Work to complete: Pull out the records from their very first line through the line containing "Which series contains the highest Y value?", both ends included, and reproduce them word for word.

Records for the task:

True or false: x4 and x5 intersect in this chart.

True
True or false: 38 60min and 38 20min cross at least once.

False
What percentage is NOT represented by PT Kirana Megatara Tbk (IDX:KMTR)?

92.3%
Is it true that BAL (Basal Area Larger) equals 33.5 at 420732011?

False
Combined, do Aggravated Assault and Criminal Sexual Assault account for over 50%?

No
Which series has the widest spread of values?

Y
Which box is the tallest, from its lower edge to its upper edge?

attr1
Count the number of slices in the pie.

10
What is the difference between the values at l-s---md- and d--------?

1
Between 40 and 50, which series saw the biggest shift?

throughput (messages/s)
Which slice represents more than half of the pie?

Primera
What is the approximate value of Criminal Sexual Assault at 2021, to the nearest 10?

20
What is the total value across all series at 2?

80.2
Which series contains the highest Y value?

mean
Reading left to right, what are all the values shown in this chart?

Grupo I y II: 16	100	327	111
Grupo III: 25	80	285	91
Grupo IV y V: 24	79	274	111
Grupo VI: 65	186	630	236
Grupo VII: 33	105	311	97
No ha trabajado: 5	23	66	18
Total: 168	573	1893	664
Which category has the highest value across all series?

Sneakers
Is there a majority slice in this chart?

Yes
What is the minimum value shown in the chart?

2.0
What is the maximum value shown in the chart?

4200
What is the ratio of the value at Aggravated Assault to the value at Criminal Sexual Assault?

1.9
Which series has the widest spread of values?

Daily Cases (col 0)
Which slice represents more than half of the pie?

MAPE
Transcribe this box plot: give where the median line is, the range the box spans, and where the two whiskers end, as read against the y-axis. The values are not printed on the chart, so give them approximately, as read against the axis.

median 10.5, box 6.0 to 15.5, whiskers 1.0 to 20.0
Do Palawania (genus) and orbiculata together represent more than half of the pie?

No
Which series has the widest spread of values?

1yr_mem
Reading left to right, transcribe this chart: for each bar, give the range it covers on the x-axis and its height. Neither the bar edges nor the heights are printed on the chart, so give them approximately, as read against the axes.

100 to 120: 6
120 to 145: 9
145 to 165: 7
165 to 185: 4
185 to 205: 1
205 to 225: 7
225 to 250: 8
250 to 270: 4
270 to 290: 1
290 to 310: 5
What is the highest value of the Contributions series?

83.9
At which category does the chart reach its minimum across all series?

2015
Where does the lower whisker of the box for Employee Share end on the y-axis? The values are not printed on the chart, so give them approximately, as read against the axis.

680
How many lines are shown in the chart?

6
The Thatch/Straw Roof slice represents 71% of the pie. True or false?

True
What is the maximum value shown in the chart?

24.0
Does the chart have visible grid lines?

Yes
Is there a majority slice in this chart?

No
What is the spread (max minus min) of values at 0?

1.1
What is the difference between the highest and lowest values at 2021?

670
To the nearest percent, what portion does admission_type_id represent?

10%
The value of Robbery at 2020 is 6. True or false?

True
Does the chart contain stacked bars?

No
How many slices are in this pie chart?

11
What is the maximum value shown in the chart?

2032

Answer to the exercise:
True or false: x4 and x5 intersect in this chart.

True
True or false: 38 60min and 38 20min cross at least once.

False
What percentage is NOT represented by PT Kirana Megatara Tbk (IDX:KMTR)?

92.3%
Is it true that BAL (Basal Area Larger) equals 33.5 at 420732011?

False
Combined, do Aggravated Assault and Criminal Sexual Assault account for over 50%?

No
Which series has the widest spread of values?

Y
Which box is the tallest, from its lower edge to its upper edge?

attr1
Count the number of slices in the pie.

10
What is the difference between the values at l-s---md- and d--------?

1
Between 40 and 50, which series saw the biggest shift?

throughput (messages/s)
Which slice represents more than half of the pie?

Primera
What is the approximate value of Criminal Sexual Assault at 2021, to the nearest 10?

20
What is the total value across all series at 2?

80.2
Which series contains the highest Y value?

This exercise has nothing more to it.